At the end of the semester I typically hear from instructors and students who have questions on the subject of granting/requesting a grade of Incomplete for a class. This post is intended to offer clarity on this process.
For faculty – When is an INC appropriate?
Recognize that sometimes giving an INC is helpful but, particularly this semester, it may be more of a hindrance to students than a help.
- You do not have to agree to give a student an INC. It is at your discretion and you want to remember that this likely means that you will end up working with that student during the break and possibly into next semester (and beyond).
- You should not give a student an INC without their knowledge and without a written agreement of the work to be completed and a deadline.
- INC grades are counted as Fs toward a student’s GPA until they are resolved, which means that INCs can have a negative effect on a student’s GPA and academic standing in the short run if they would have received a higher grade based on work already completed.

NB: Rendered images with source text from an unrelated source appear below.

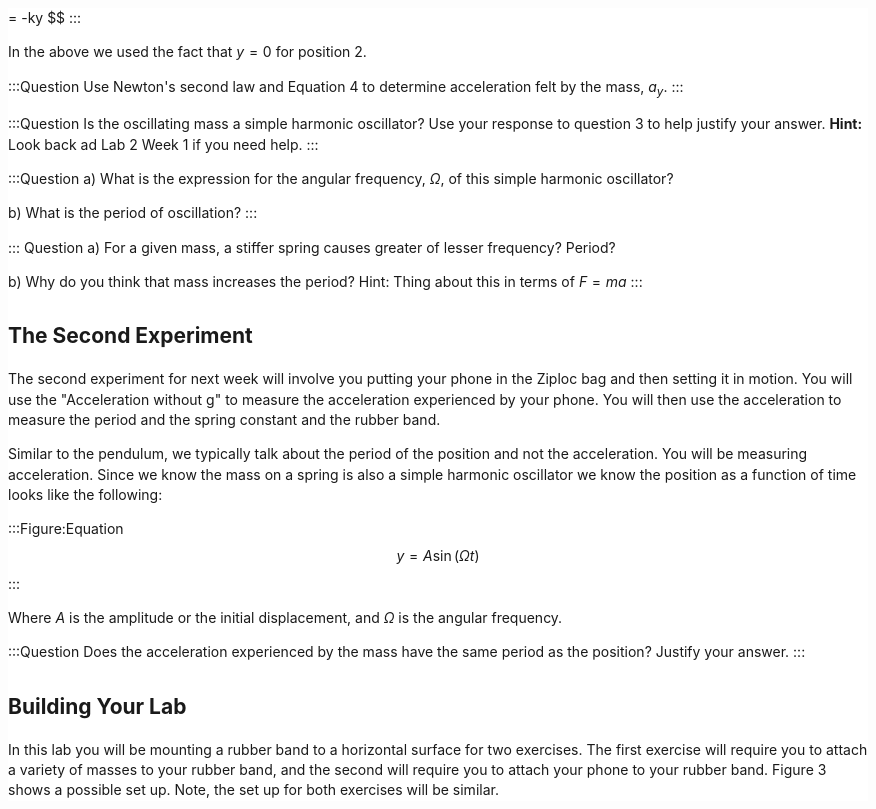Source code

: = -ky
$$
:::

In the above we used the fact that $y=0$ for position 2.

:::Question
Use Newton's second law and Equation 4 to determine acceleration felt by the mass, $a_y$. 
:::

:::Question
Is the oscillating mass a simple harmonic oscillator? Use your response to question 3 to help justify your answer. **Hint:** Look back ad Lab 2 Week 1 if you need help.
:::

:::Question
a) What is the expression for the angular frequency, $\Omega$, of this simple harmonic oscillator?

b) What is the period of oscillation?
:::

::: Question
a) For a given mass, a stiffer spring causes greater of lesser frequency? Period?

b) Why do you think that mass increases the period? Hint: Thing about this in terms of $F=ma$
:::


## The Second Experiment

The second experiment for next week will involve you putting your phone in the Ziploc bag and then setting it in motion. You will use the "Acceleration without g" to measure the acceleration experienced by your phone. You will then use the acceleration to measure the period and the spring constant and the rubber band.

Similar to the pendulum, we typically talk about the period of the position and not the acceleration. You will be measuring acceleration. Since we know the mass on a spring is also a simple harmonic oscillator we know the position as a function of time looks like the following:


:::Figure:Equation
$$
y = A\sin(\Omega t)
$$
:::

Where $A$ is the amplitude or the initial displacement, and $\Omega$ is the angular frequency.

:::Question
Does the acceleration experienced by the mass have the same period as the position? Justify your answer. 
:::


## Building Your Lab

In this lab you will be mounting a rubber band to a horizontal surface for two exercises. The first exercise will require you to attach a variety of masses to your rubber band, and the second will require you to attach your phone to your rubber band. Figure 3 shows a possible set up. Note, the set up for both exercises will be similar.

- If they are not resolved by the end of the following semester, INC grades are converted to IFs. Faculty can still opt to let students finish the course after the grade has changed to IF.

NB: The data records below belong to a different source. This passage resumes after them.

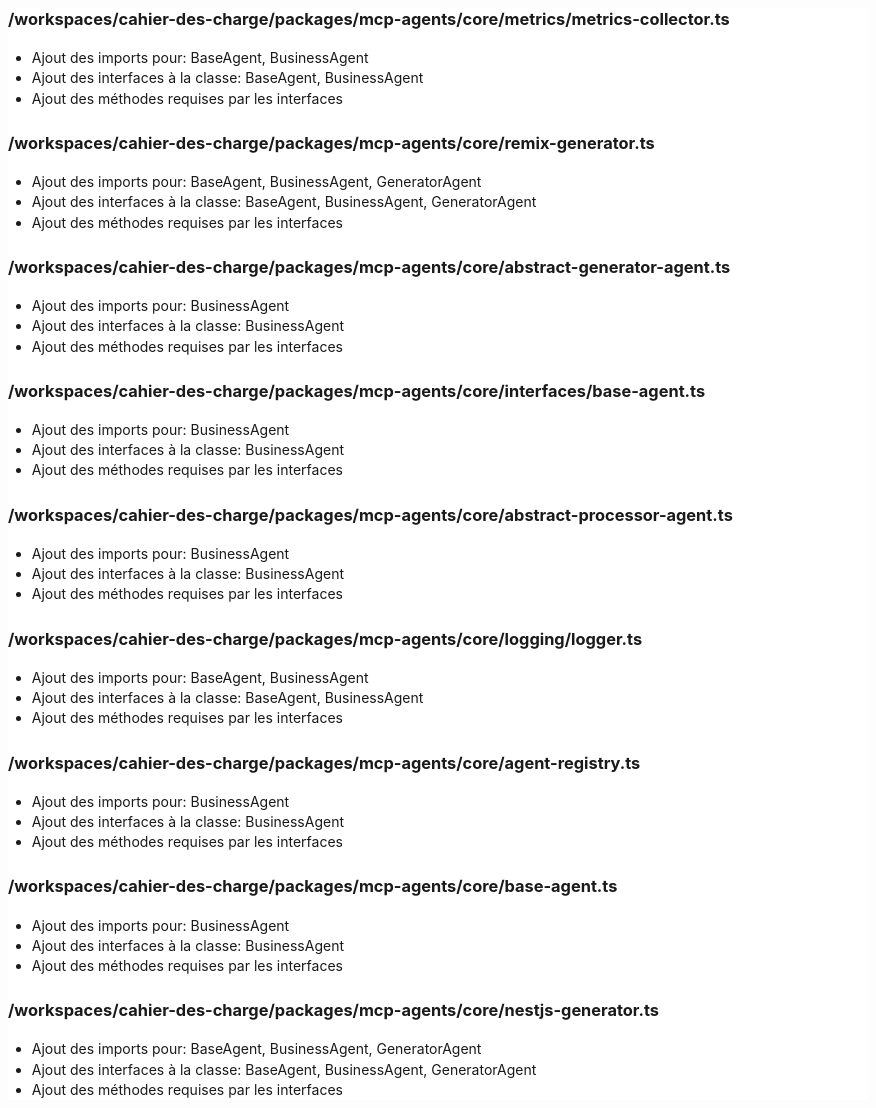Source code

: ### /workspaces/cahier-des-charge/packages/mcp-agents/core/metrics/metrics-collector.ts
- Ajout des imports pour: BaseAgent, BusinessAgent
- Ajout des interfaces à la classe: BaseAgent, BusinessAgent
- Ajout des méthodes requises par les interfaces

### /workspaces/cahier-des-charge/packages/mcp-agents/core/remix-generator.ts
- Ajout des imports pour: BaseAgent, BusinessAgent, GeneratorAgent
- Ajout des interfaces à la classe: BaseAgent, BusinessAgent, GeneratorAgent
- Ajout des méthodes requises par les interfaces

### /workspaces/cahier-des-charge/packages/mcp-agents/core/abstract-generator-agent.ts
- Ajout des imports pour: BusinessAgent
- Ajout des interfaces à la classe: BusinessAgent
- Ajout des méthodes requises par les interfaces

### /workspaces/cahier-des-charge/packages/mcp-agents/core/interfaces/base-agent.ts
- Ajout des imports pour: BusinessAgent
- Ajout des interfaces à la classe: BusinessAgent
- Ajout des méthodes requises par les interfaces

### /workspaces/cahier-des-charge/packages/mcp-agents/core/abstract-processor-agent.ts
- Ajout des imports pour: BusinessAgent
- Ajout des interfaces à la classe: BusinessAgent
- Ajout des méthodes requises par les interfaces

### /workspaces/cahier-des-charge/packages/mcp-agents/core/logging/logger.ts
- Ajout des imports pour: BaseAgent, BusinessAgent
- Ajout des interfaces à la classe: BaseAgent, BusinessAgent
- Ajout des méthodes requises par les interfaces

### /workspaces/cahier-des-charge/packages/mcp-agents/core/agent-registry.ts
- Ajout des imports pour: BusinessAgent
- Ajout des interfaces à la classe: BusinessAgent
- Ajout des méthodes requises par les interfaces

### /workspaces/cahier-des-charge/packages/mcp-agents/core/base-agent.ts
- Ajout des imports pour: BusinessAgent
- Ajout des interfaces à la classe: BusinessAgent
- Ajout des méthodes requises par les interfaces

### /workspaces/cahier-des-charge/packages/mcp-agents/core/nestjs-generator.ts
- Ajout des imports pour: BaseAgent, BusinessAgent, GeneratorAgent
- Ajout des interfaces à la classe: BaseAgent, BusinessAgent, GeneratorAgent
- Ajout des méthodes requises par les interfaces
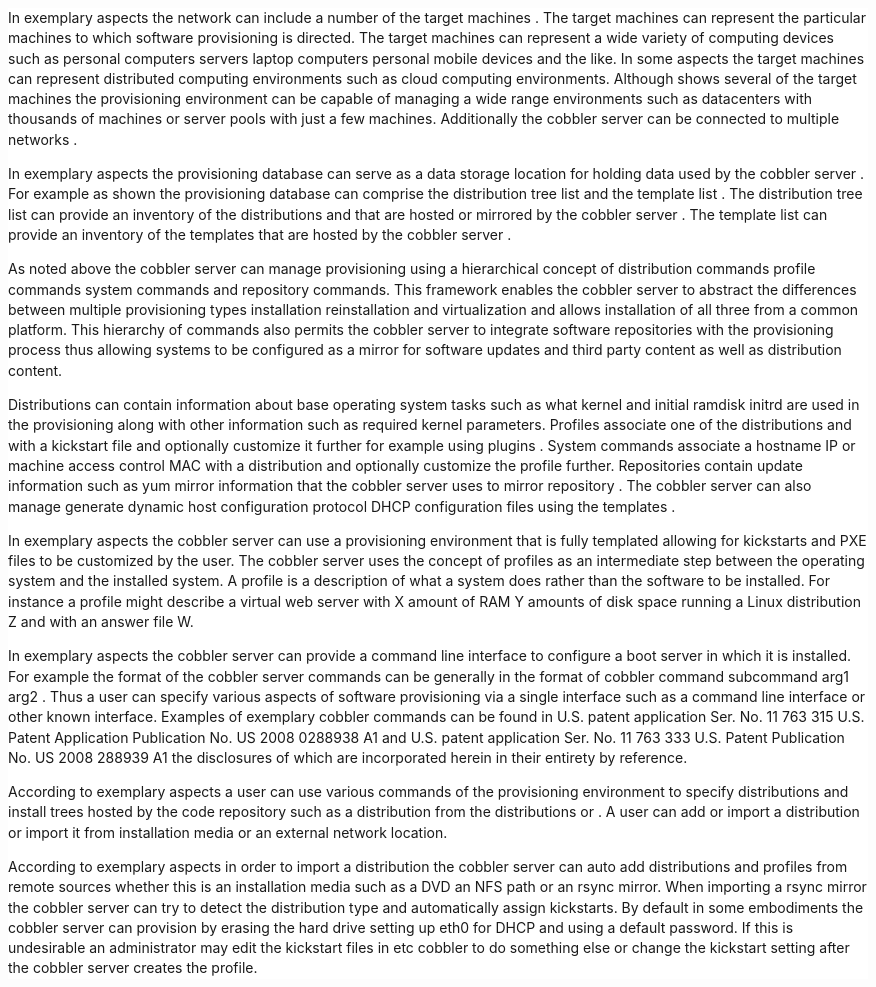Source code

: In exemplary aspects the network can include a number of the target machines . The target machines can represent the particular machines to which software provisioning is directed. The target machines can represent a wide variety of computing devices such as personal computers servers laptop computers personal mobile devices and the like. In some aspects the target machines can represent distributed computing environments such as cloud computing environments. Although shows several of the target machines the provisioning environment can be capable of managing a wide range environments such as datacenters with thousands of machines or server pools with just a few machines. Additionally the cobbler server can be connected to multiple networks .

In exemplary aspects the provisioning database can serve as a data storage location for holding data used by the cobbler server . For example as shown the provisioning database can comprise the distribution tree list and the template list . The distribution tree list can provide an inventory of the distributions and that are hosted or mirrored by the cobbler server . The template list can provide an inventory of the templates that are hosted by the cobbler server .

As noted above the cobbler server can manage provisioning using a hierarchical concept of distribution commands profile commands system commands and repository commands. This framework enables the cobbler server to abstract the differences between multiple provisioning types installation reinstallation and virtualization and allows installation of all three from a common platform. This hierarchy of commands also permits the cobbler server to integrate software repositories with the provisioning process thus allowing systems to be configured as a mirror for software updates and third party content as well as distribution content.

Distributions can contain information about base operating system tasks such as what kernel and initial ramdisk initrd are used in the provisioning along with other information such as required kernel parameters. Profiles associate one of the distributions and with a kickstart file and optionally customize it further for example using plugins . System commands associate a hostname IP or machine access control MAC with a distribution and optionally customize the profile further. Repositories contain update information such as yum mirror information that the cobbler server uses to mirror repository . The cobbler server can also manage generate dynamic host configuration protocol DHCP configuration files using the templates .

In exemplary aspects the cobbler server can use a provisioning environment that is fully templated allowing for kickstarts and PXE files to be customized by the user. The cobbler server uses the concept of profiles as an intermediate step between the operating system and the installed system. A profile is a description of what a system does rather than the software to be installed. For instance a profile might describe a virtual web server with X amount of RAM Y amounts of disk space running a Linux distribution Z and with an answer file W.

In exemplary aspects the cobbler server can provide a command line interface to configure a boot server in which it is installed. For example the format of the cobbler server commands can be generally in the format of cobbler command subcommand arg1 arg2 . Thus a user can specify various aspects of software provisioning via a single interface such as a command line interface or other known interface. Examples of exemplary cobbler commands can be found in U.S. patent application Ser. No. 11 763 315 U.S. Patent Application Publication No. US 2008 0288938 A1 and U.S. patent application Ser. No. 11 763 333 U.S. Patent Publication No. US 2008 288939 A1 the disclosures of which are incorporated herein in their entirety by reference.

According to exemplary aspects a user can use various commands of the provisioning environment to specify distributions and install trees hosted by the code repository such as a distribution from the distributions or . A user can add or import a distribution or import it from installation media or an external network location.

According to exemplary aspects in order to import a distribution the cobbler server can auto add distributions and profiles from remote sources whether this is an installation media such as a DVD an NFS path or an rsync mirror. When importing a rsync mirror the cobbler server can try to detect the distribution type and automatically assign kickstarts. By default in some embodiments the cobbler server can provision by erasing the hard drive setting up eth0 for DHCP and using a default password. If this is undesirable an administrator may edit the kickstart files in etc cobbler to do something else or change the kickstart setting after the cobbler server creates the profile.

- It is unadvisable to give a student an INC grade if they have not already completed more than half of the work of your class.
- Students should be passing your class at the time you agree to give them a grade of INC.

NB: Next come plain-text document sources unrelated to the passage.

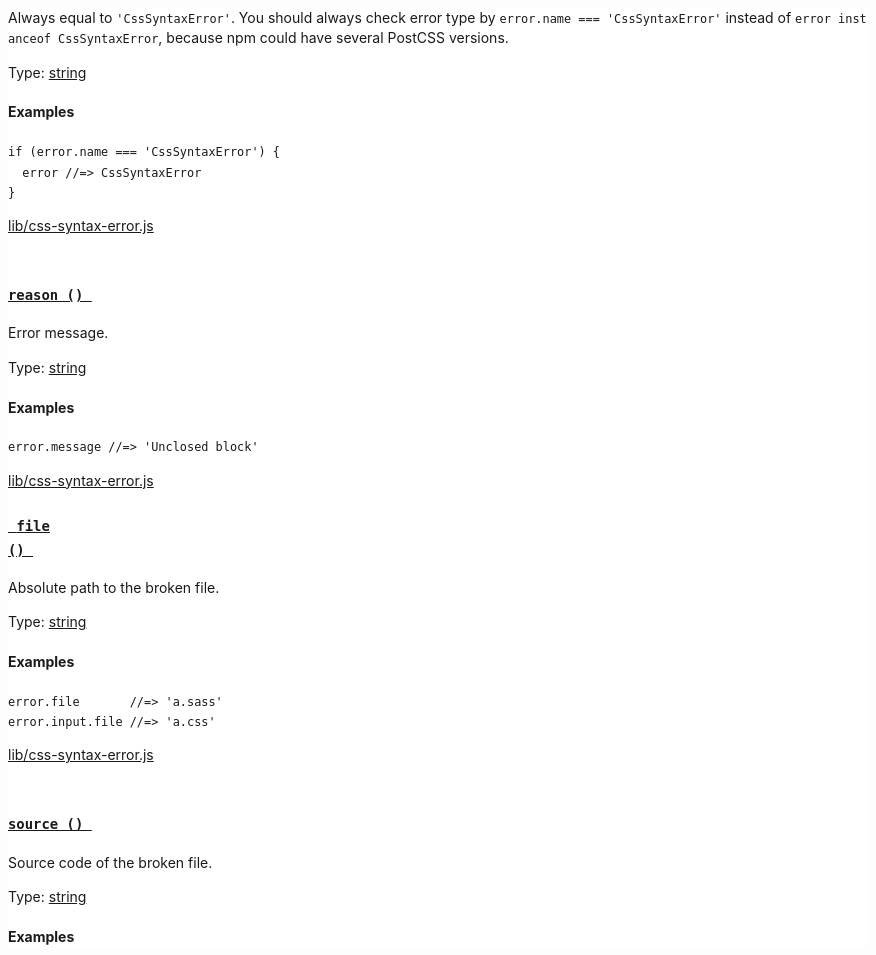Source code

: Always equal to `'CssSyntaxError'`. You should always check error type by `error.name === 'CssSyntaxError'` instead of `error instanceof CssSyntaxError`, because npm could have several PostCSS versions.

Type: [string](https://developer.mozilla.org/docs/Web/JavaScript/Reference/Global_Objects/String)

#### Examples

    if (error.name === 'CssSyntaxError') {
      error //=> CssSyntaxError
    }

<span class="px2"></span> <a href="https://git@github.com/:postcss/postcss/blob/ae7cf844d806d0e9f536cfd5b5a680070ebed3ce/lib/css-syntax-error.js#L67-L67" class="fr fill-darken0 round round pad1x quiet h5"><span>lib/css-syntax-error.js</span></a>

### <a href="#csssyntaxerrorreason" class="black"><code>                 reason                 ()             </code></a>

Error message.

Type: [string](https://developer.mozilla.org/docs/Web/JavaScript/Reference/Global_Objects/String)

#### Examples

    error.message //=> 'Unclosed block'

<span class="px2"></span> <a href="https://git@github.com/:postcss/postcss/blob/ae7cf844d806d0e9f536cfd5b5a680070ebed3ce/lib/css-syntax-error.js#L79-L79" class="fr fill-darken0 round round pad1x quiet h5"><span>lib/css-syntax-error.js</span></a>

### <a href="#csssyntaxerrorfile" class="black"><code>                 file                 ()             </code></a>

Absolute path to the broken file.

Type: [string](https://developer.mozilla.org/docs/Web/JavaScript/Reference/Global_Objects/String)

#### Examples

    error.file       //=> 'a.sass'
    error.input.file //=> 'a.css'

<span class="px2"></span> <a href="https://git@github.com/:postcss/postcss/blob/ae7cf844d806d0e9f536cfd5b5a680070ebed3ce/lib/css-syntax-error.js#L91-L91" class="fr fill-darken0 round round pad1x quiet h5"><span>lib/css-syntax-error.js</span></a>

### <a href="#csssyntaxerrorsource" class="black"><code>                 source                 ()             </code></a>

Source code of the broken file.

Type: [string](https://developer.mozilla.org/docs/Web/JavaScript/Reference/Global_Objects/String)

#### Examples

For students – Tips for requesting an INC
- Make sure you have a clear sense of the assignments, quizzes, exams, projects, or other work you have left to complete for the class.
- Use a calendar to plan out how you will complete this work. Draft a plan to complete each task and create a clear and reasonable timeline.
- When you reach out to your instructor to ask if they would be open to giving you an INC grade, you should include your work plan.
- When possible, plan to finish your INC prior to the start of the following semester – having a full semester of classes in addition to an INC is very challenging.
- If you have questions about whether an INC is the best option for you, speak with your academic advisor or an academic dean.
- Remember that sometimes it’s better to finish the class as best you can during the semester and move on. Many INCs become IFs and students do not finish them.
Official INC Policy
(from page 25 of the Academic Regulations):
“Students who are unable to complete course requirements within the allotted time because of severe medical or personal problems may request a grade of Incomplete from the instructor of the course. Normally, incomplete grades are warranted only if a student is passing the course at the time of the request and if the course requirements can be completed by the end of the following semester.”
The Academic Regulations further stipulate that for each Incomplete grade given a written agreement should be kept in the department office that includes the following:
- The percentage of work completed during the semester by the student,
- The grade earned by the student on the completed work during the semester,
- A description of the work that remains to be completed,
- A description of the method by which the student is to complete the unfinished work, and
- The date by which the work is to be completed.
Essentially, an INC represents a contract between instructor and student and it should be entered into with clear boundaries on both sides. I do encourage both parties to be open to renegotiate the terms of the INC under the appropriate circumstances.